George B. Stallings Jr. (May 12, 1918 – September 30, 2018) was an American lawyer and politician. He served in the Florida House of Representatives from 1959 to 1968, representing the 20th district.

== Early life ==
Stallings was born May 12, 1918, in Jacksonville, Florida. He was born to George B. Stallings Sr. and Carolyn Dohme Stallings. As a youth he attended The Bolles School. He was a part of the second admitting class. After graduating he attended the University of Virginia, while in his senior year he was drafted. He enlisted with the Army Air Corps on March 3, 1941. After nine months of training at MacDill Air Force Base he became a commissioned officer. He served as a flight instructor teaching pilots how to fly the B-24 Liberator. He obtained the rank of Captain while in the service.

== Career ==
Stallings started practicing law after graduating from the University of Florida. He was an attorney for 38 years. He was elected to the 20th district of the Florida House of Representatives, he served from 1959 to 1968. While in office, he was head of the Judiciary Committee.
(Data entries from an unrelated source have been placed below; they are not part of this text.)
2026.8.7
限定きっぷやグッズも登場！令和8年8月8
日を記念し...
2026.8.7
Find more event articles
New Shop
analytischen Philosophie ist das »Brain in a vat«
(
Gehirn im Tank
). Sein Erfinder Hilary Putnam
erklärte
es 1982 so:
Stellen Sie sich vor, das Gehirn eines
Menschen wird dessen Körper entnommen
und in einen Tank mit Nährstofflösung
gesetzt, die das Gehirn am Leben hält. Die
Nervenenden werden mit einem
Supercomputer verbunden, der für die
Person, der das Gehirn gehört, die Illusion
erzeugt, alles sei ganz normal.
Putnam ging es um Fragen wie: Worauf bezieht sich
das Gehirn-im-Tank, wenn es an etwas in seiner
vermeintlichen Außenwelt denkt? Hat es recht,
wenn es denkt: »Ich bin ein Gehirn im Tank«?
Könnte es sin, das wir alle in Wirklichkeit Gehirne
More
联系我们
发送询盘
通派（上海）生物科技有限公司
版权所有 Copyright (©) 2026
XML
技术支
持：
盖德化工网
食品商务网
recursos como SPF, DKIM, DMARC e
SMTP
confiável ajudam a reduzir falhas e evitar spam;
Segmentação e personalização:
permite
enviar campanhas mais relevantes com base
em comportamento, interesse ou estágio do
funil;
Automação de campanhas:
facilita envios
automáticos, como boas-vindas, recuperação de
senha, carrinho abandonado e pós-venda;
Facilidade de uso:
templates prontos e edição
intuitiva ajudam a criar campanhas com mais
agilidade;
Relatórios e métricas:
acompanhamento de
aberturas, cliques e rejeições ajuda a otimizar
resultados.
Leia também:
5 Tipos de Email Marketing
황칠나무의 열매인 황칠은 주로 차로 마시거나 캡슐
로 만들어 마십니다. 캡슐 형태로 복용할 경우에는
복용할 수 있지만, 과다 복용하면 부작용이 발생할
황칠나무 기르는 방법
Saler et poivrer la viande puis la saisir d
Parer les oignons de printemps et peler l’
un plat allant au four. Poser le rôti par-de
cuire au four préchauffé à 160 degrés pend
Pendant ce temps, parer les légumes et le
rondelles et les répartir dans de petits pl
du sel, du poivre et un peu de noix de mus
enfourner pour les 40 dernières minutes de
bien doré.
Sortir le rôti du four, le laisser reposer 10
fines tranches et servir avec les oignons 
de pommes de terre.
After retiring from the legislator, he served as the general counsel of the Florida Retail Federation. He lobbied 13 years for them.

== Personal life ==
Stallings first marriage was to a woman named Marguerite Hamilton, a war widow, in 1946. They had 3 daughters together: Ann, Margo, and Debbie. Hamilton died in 1984. Stallings later remarried to Martha Ullmann on November 25, 1995. He turned 100 in May 2018 and died on September 30.